On the basis of this experiment I wrote the score of MIKROPHONIE I. Two players excite the tam-tam using a great variety of implements, two further players scan the tam-tam with microphones; and an appropriate notation prescribes the distance between the microphone and the tam-tam, the relative distance of the microphone from the point of excitation, and the rhythm of the movements of the microphone. Two further players– seated in the auditorium–each operate an electrical filter and two potentiometers. They, in turn, reshape the timbre and pitch, dynamic level, spatial effect, and the rhythm of the structures. In this way three mutually dependent, mutually interacting and simultaneously autonomous processes of sound-structuring are connected with each other. These were composed to be synchronous or temporally independent, homophonic or polyphonic layers.”
—Karlheinz Stockhausen

Karlheinz Stockhausen

Karlheinz Stockhausen (1928–2007) started composing in the early 1950s. Already the first compositions of “Point Music” such as KREUZSPIEL (CROSS-PLAY) in 1951, SPIEL (PLAY) for orchestra in 1952, and KONTRA-PUNKTE (COUNTER-POINTS) in 1952/53, brought Stockhausen international fame. Fundamental achievements in music since 1950 are indelibly imprinted through his compositions: The “Serial Music”, the “Point Music”, the “Electronic Music”, the “New Percussion Music”, the “Variable Music”, the “New Piano Music”, the “Space Music”, “Statistical Music”, “Aleatoric Music”, “Live Electronic Music”; new syntheses of “Music and Speech”, of a “Musical Theatre”, of a “Ritual Music”, “Scenic Music”; the “Group Composition”, polyphonic “Process Composition”, ” Moment Composition”, “Formula Composition” to “Multi-Formula Composition”; the integration of “found objects” (national anthems, folklore of all countries, short-wave events, “sound scenes”, etc.) into a “World Music” and a “Universal Music”; the synthesis of European, African, Latin American and Asian music into a “Telemusic”; the vertical ” Octophonic Music”.

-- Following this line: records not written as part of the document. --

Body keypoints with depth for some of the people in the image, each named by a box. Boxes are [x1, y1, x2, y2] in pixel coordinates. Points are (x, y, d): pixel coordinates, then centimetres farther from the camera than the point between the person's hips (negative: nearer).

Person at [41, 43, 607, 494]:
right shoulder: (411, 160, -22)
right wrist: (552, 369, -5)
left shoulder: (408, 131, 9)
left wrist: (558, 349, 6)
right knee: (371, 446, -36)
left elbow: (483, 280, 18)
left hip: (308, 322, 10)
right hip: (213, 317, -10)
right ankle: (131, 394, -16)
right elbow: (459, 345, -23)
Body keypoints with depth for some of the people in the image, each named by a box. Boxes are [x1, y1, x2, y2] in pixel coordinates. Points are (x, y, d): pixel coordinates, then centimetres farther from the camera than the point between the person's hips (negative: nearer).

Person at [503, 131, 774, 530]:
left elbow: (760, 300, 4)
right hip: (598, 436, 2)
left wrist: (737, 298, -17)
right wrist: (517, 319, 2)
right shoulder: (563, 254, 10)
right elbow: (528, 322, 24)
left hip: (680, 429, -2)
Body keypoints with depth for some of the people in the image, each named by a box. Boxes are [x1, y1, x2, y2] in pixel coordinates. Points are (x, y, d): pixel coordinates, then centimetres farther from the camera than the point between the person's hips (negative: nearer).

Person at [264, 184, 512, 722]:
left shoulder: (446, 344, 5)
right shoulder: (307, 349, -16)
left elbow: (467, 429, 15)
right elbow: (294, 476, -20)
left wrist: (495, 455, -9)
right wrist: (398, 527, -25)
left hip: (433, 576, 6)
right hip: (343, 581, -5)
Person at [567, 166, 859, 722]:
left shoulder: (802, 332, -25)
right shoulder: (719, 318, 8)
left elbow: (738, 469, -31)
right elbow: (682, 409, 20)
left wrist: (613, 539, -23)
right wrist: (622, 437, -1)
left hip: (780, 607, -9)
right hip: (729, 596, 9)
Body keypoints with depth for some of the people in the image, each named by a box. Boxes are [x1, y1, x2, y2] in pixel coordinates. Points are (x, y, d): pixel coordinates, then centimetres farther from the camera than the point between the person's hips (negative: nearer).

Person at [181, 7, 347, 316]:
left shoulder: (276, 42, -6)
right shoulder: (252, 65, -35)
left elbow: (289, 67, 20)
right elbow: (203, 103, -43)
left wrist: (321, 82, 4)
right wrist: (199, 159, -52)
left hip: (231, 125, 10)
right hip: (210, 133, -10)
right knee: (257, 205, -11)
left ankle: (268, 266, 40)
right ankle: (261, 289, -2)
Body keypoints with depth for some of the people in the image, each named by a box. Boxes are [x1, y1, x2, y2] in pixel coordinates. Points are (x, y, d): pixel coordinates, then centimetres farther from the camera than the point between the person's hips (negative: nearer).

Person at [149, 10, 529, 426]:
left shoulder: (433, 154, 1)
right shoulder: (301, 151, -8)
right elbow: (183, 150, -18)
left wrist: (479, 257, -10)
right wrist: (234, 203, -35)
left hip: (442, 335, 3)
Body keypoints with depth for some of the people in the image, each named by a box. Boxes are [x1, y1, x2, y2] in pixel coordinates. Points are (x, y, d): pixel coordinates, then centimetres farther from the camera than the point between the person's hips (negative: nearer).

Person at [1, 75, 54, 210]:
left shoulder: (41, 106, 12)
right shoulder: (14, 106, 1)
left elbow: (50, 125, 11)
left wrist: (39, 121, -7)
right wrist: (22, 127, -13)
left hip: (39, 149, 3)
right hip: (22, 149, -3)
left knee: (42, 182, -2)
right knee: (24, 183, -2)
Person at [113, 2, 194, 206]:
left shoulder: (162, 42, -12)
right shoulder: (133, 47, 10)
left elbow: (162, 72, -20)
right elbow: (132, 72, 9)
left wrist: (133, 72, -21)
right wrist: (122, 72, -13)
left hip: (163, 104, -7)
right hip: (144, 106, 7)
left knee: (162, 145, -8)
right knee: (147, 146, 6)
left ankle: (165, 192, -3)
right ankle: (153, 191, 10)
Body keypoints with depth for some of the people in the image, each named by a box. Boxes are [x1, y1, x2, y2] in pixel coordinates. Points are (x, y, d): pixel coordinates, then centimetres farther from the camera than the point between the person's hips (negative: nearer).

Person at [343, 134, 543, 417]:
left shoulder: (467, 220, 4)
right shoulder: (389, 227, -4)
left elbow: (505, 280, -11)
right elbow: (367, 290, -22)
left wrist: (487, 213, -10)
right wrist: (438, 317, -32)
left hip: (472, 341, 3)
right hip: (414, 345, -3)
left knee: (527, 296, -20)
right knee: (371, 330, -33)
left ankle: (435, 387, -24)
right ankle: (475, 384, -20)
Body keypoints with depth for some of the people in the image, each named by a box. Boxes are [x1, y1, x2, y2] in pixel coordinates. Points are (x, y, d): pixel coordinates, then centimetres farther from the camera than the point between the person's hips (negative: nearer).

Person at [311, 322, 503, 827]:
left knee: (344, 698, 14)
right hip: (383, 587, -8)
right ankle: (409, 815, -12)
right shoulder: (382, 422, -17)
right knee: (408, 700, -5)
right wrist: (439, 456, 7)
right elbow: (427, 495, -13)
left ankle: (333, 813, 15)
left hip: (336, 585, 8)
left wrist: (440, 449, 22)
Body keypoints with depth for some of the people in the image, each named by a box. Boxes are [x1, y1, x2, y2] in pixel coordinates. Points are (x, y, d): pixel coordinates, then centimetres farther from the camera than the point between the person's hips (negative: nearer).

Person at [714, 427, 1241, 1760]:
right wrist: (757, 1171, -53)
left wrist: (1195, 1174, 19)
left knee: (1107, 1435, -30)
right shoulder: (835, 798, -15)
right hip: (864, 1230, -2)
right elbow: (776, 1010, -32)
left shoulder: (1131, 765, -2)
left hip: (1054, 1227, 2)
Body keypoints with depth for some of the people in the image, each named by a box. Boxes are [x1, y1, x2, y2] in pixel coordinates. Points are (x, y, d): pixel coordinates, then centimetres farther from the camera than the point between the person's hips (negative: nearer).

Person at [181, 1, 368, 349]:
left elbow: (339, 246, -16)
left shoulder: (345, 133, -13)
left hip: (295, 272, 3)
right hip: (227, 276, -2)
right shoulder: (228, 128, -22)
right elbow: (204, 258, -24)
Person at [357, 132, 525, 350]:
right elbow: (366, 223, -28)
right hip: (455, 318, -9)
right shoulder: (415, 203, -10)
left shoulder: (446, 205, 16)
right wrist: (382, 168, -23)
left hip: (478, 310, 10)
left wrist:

Stockhausen’s entire oeuvre can be classified as “Spiritual Music”; this becomes more and more evident not only in the compositions with spiritual texts, but also in the other works of “Overtone Music”, “Intuitive Music”, “Mantric Music”, reaching “Cosmic Music” such as STIMMUNG (TUNING), AUS DEN SIEBEN TAGEN (FROM THE SEVEN DAYS), MANTRA, STERNKLANG (STAR SOUND), INORI, ATMEN GIBT DAS LEBEN (BREATHING GIVES LIFE), SIRIUS, LICHT (LIGHT), KLANG (SOUND).

From 1977 to 2003 he composed the cycle of operas LICHT (LIGHT), The Seven Days of the Week, which comprises about 29 hours of music. All of the seven parts of this music-theatre work have had their staged world premières: DONNERSTAG (THURSDAY) in 1981, SAMSTAG (SATURDAY) in 1984, and MONTAG (MONDAY) in 1988, all three produced by the Teatro alla Scala in Milan; DIENSTAG (TUESDAY) in 1993 and FREITAG (FRIDAY) in 1996, both at the Leipzig Opera, SONNTAG (SUNDAY) in 2011, at the Cologne Opera. With MITTWOCH (WEDNESDAY), the Birmingham Opera Company presented the last day of the LICHT heptalogy on Wednesday, August 22nd 2012. After LICHT, Stockhausen intended to compose the hours of the day, the minute and the second. He began the cycle KLANG (SOUND), The 24 Hours of the Day, and until his death in December 2007, he composed the 1st Hour HIMMELFAHRT (ASCENSION) to the 21st Hour PARADIES (PARADISE).